Records to process Start Marker

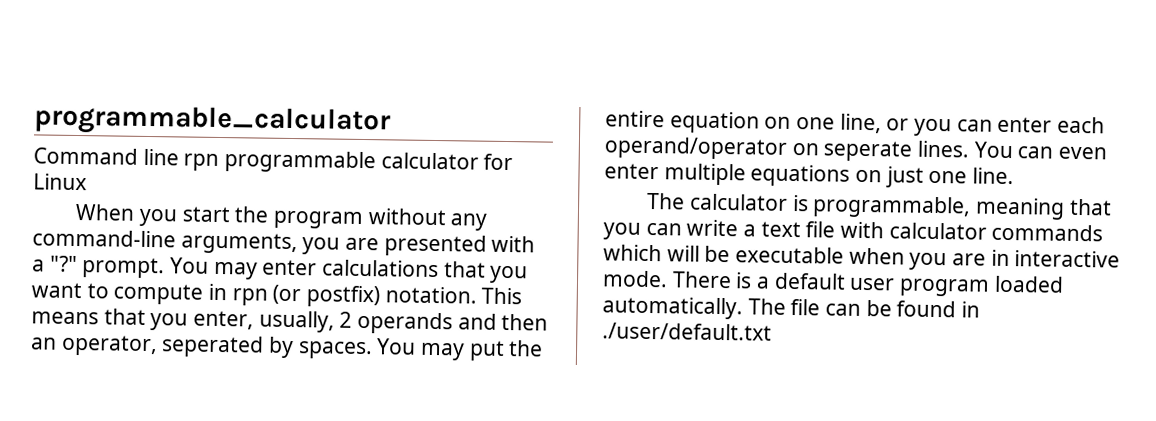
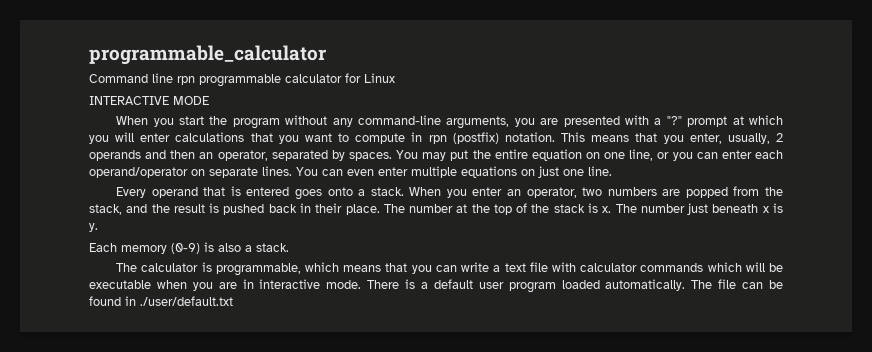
(87, 182) none -> [89,96,209,105] // INTERACTIVE MODE
[82,257,258,280] prompt. You may -> [687,115,784,127] [89,132,135,144] prompt at which you will
[272,284,381,308] (or postfix) -> [452,132,499,144] (postfix)
[161,335,265,358] seperated -> [271,150,328,161] separated
[823,140,913,162] seperate -> [209,167,258,178] separate
(1015, 176) none -> [116,186,784,200] [89,203,783,215] [89,223,98,232] [89,242,289,254] // Every operand that is entered goes onto a stack. When you enter an operator, two numbers are popped from the stack, and the result is pushed back in their place. The number at the top of the stack is x. The number just beneath x is y. // Each memory (0-9) is also a stack.
[975,197,1066,220] meaning -> [305,262,382,272] which means

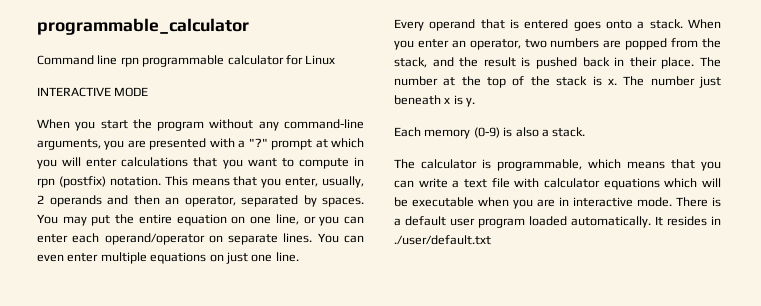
[640,263,704,272] commands -> [603,178,660,190] equations
[691,279,784,289] [89,296,121,306] The file can be found -> [655,216,707,226] It resides

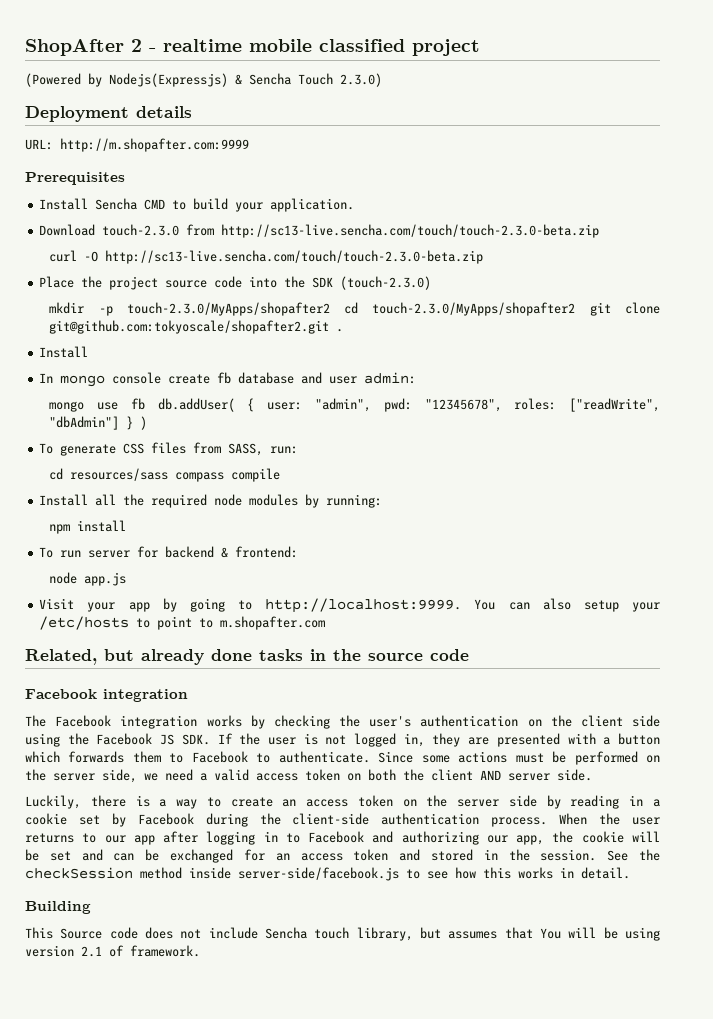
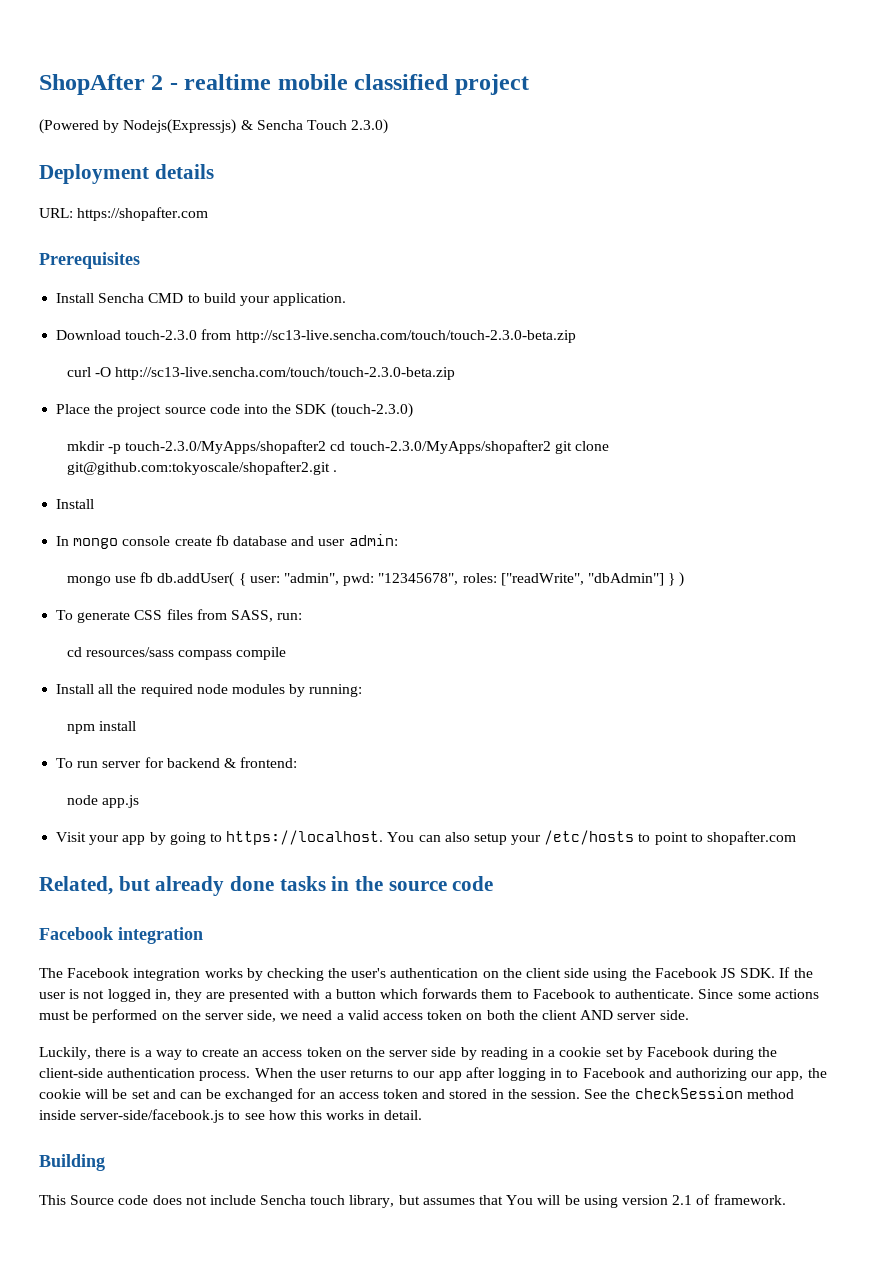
[60,138,249,152] http://m.shopafter.com:9999 -> [77,207,209,221] https://shopafter.com
[265,598,462,613] http://localhost:9999. -> [226,830,384,845] https://localhost.
[220,616,326,630] m.shopafter.com -> [707,831,797,845] shopafter.com

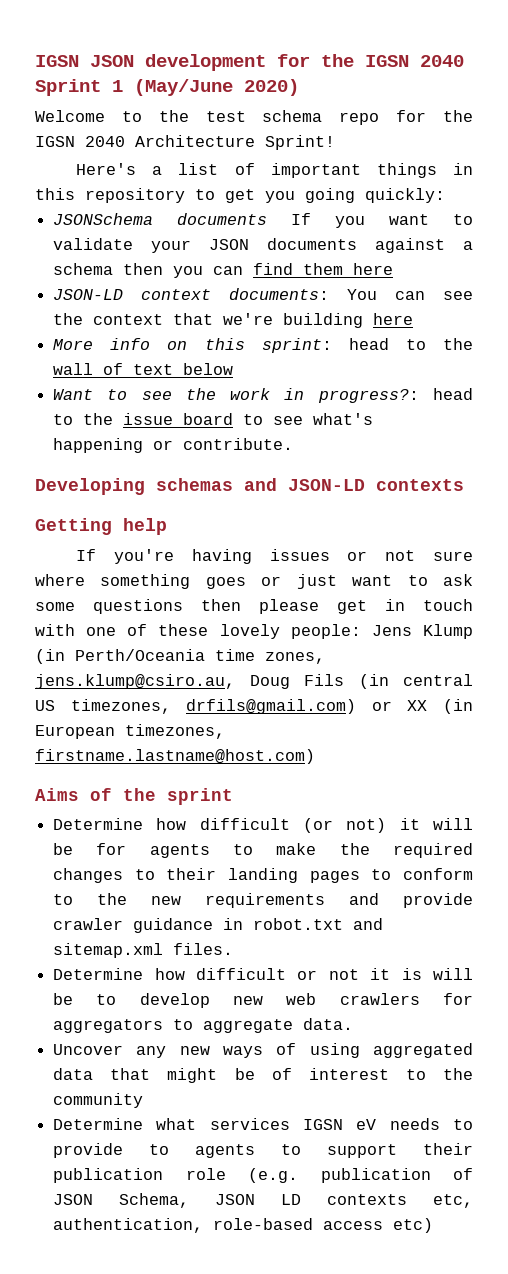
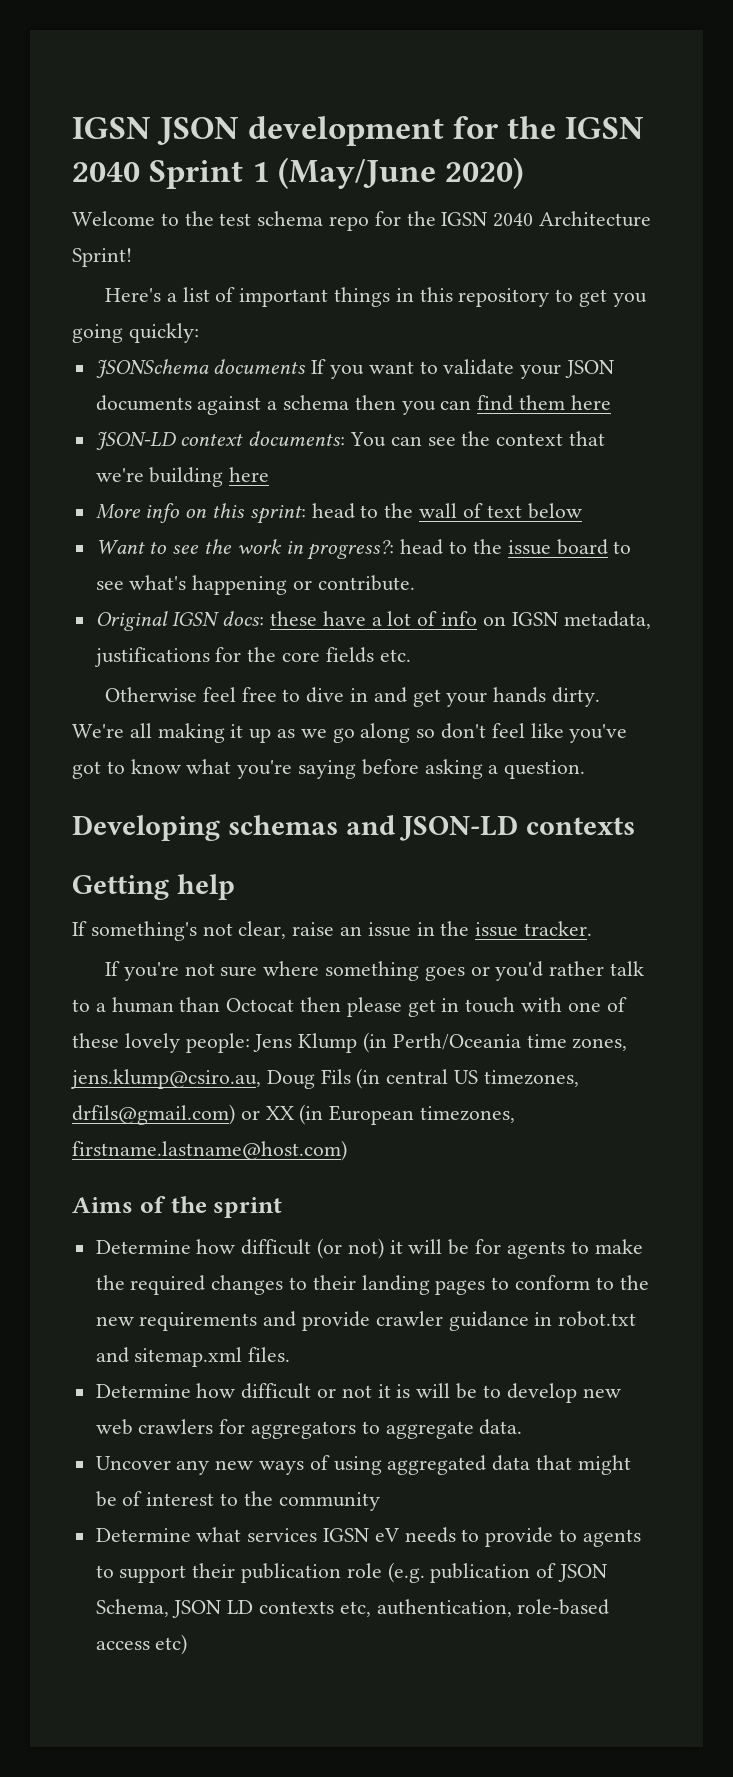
(294, 444) none -> [95,611,651,631] [93,647,411,667] [104,687,600,707] [72,723,628,743] [72,759,586,779] // Original IGSN docs: these have a lot of info on IGSN metadata, justifications for the core fields etc. // Otherwise feel free to dive in and get your hands dirty. We're all making it up as we go along so don't feel like you've got to know what you're saying before asking a question.
(167, 526) none -> [72,921,593,941] // If something's not clear, raise an issue in the issue tracker.
[191,549,368,564] having issues or -> (179, 971) none
[296,574,474,589] [35,599,183,614] just want to ask some questions -> [495,961,644,981] [72,997,295,1013] you'd rather talk to a human than Octocat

Records to process End Marker

- [Aim of the exercise] Output only the lines from the one that contains "(167, 526) none" through the last line of the data above, each restated exactly.

- [Output]
(167, 526) none -> [72,921,593,941] // If something's not clear, raise an issue in the issue tracker.
[191,549,368,564] having issues or -> (179, 971) none
[296,574,474,589] [35,599,183,614] just want to ask some questions -> [495,961,644,981] [72,997,295,1013] you'd rather talk to a human than Octocat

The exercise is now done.